Happily, after a 17-hour labour, little Aoife arrived on 2 November, weighing 7lb 10oz. ‘She’s really here!’ I sobbed. She was beautiful. But the next day, our joy quickly turned to fear.

Aoife started vomiting a luminous green, mucus-like substance, and her stomach had become swollen. ‘It’s bile,’ a nurse said. Scans showed an ominous shadow over Aoife’s bowel. So medics flushed the bowel to cleanse it. I watched, horrified, as muddy brown water was sucked out of my tiny baby. Tests soon confirmed that Aoife had something called Hirschspru­ng’s disease. ‘It’s a rare condition that causes waste to become stuck in the bowels,’ a doctor gently explained. We were told that it occurs as a result of missing bowel cells.

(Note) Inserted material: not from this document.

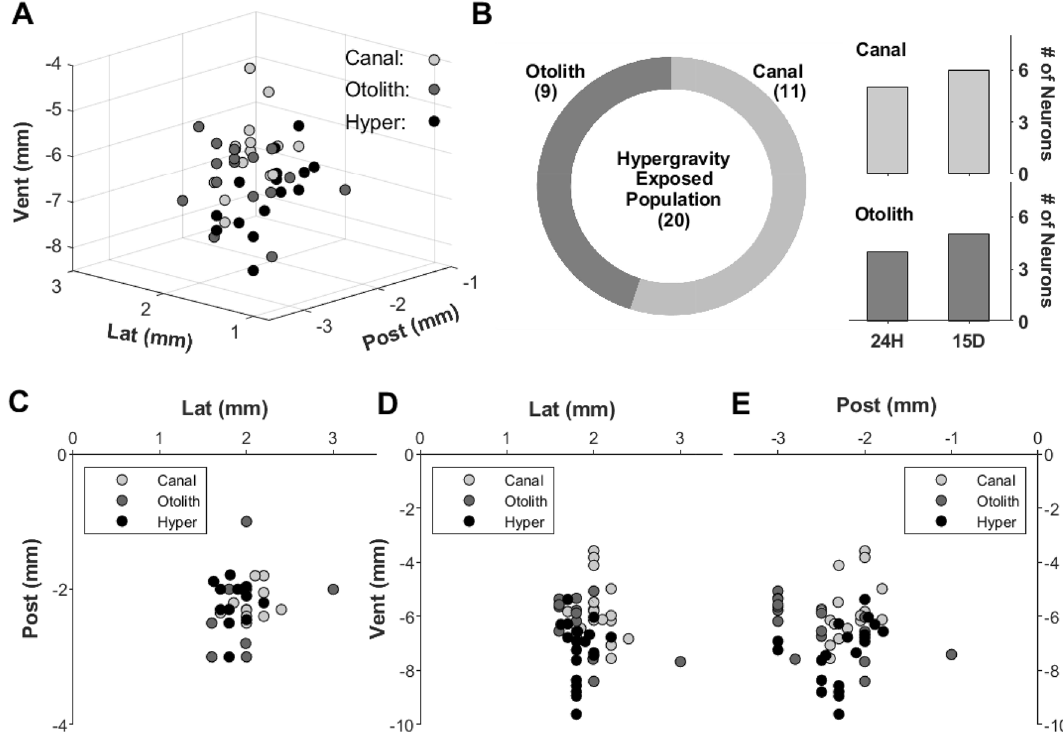
Figure 1. 3D recording positions for extracellular neuronal activities ( A ) and the recorded population distribution, depending on the neuronal responses to kinetic stimulations ( B ). 2D recording positions were provided from different aspects of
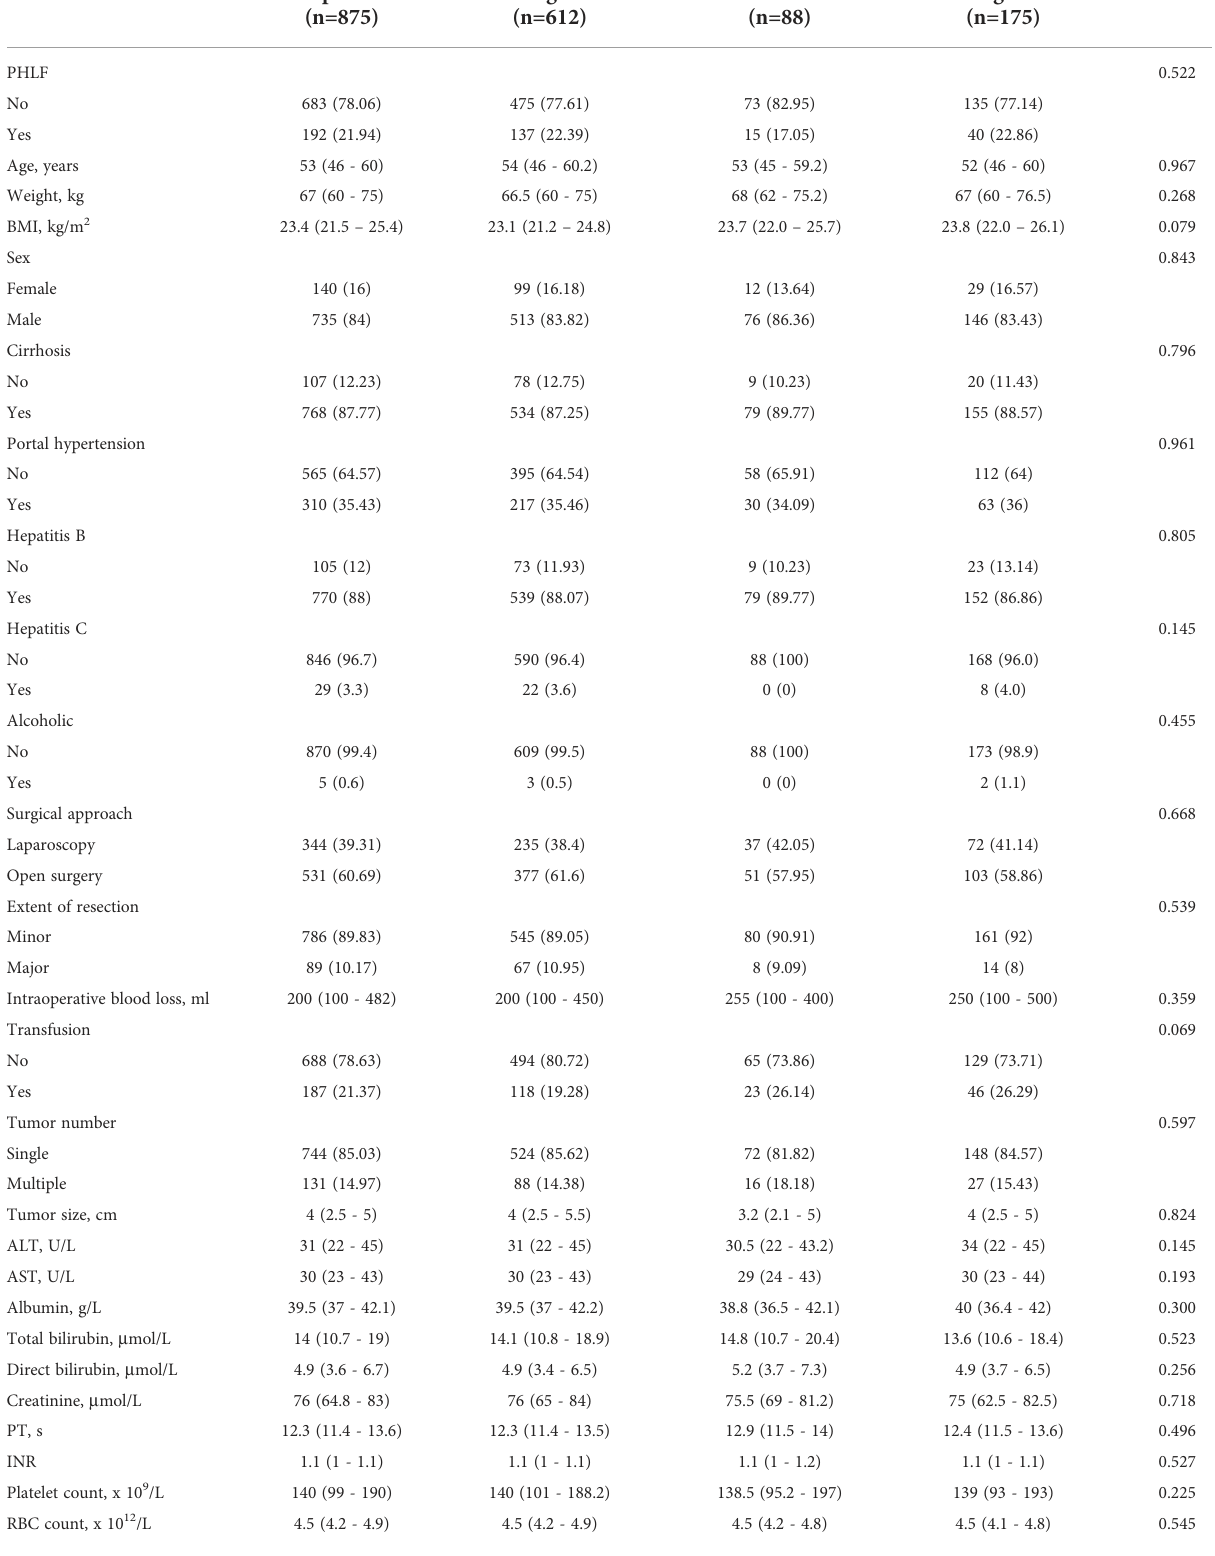
TABLE 1 Baseline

And left untreated, the severe constipati­on could also lead to a serious infection called enterocoli­tis.

Poor Aoife needed an operation to remove the affected part of her bowel and reattach the healthy sections together.

I was speechless. We’d waited for our precious girl for so long, now this.

‘We can’t lose her,’ I sobbed to Kevin, devastated.

In the meantime, Aoife’s bowel had to be flushed out three times a day.

And as she struggled to feed or keep anything down, she had an NG tube fitted.

Back at home, we tried to build up her strength for the upcoming operation.

But Kevin and I hated missing out on basic parent duties. Even changing her nappies. ‘Sounds odd, but I’d love to do that,’ I told Kevin.

In March this year, Aoife returned to Queen Elizabeth Hospital for her surgery.

We were a bag of nerves in the waiting room during the eighthour operation. But, thankfully, it all went well. And that night, she took a full feed and even passed a stool!

Amazingly, Aoife seemed to bounce right back after her op.

Whenever I looked at her, she was happily smiling away as if nothing had happened!

She’s still prone to enterocoli­tis and will need hospital treatment if she gets diarrhoea or sickness.

But she’s doing so well, hitting all her milestones.

And, yes, we finally got to change her dirty nappy – it made me so happy!

We couldn’t stop smiling the first time we did it.

In fact, Kevin and I might be the only parents ever to look forward to that job!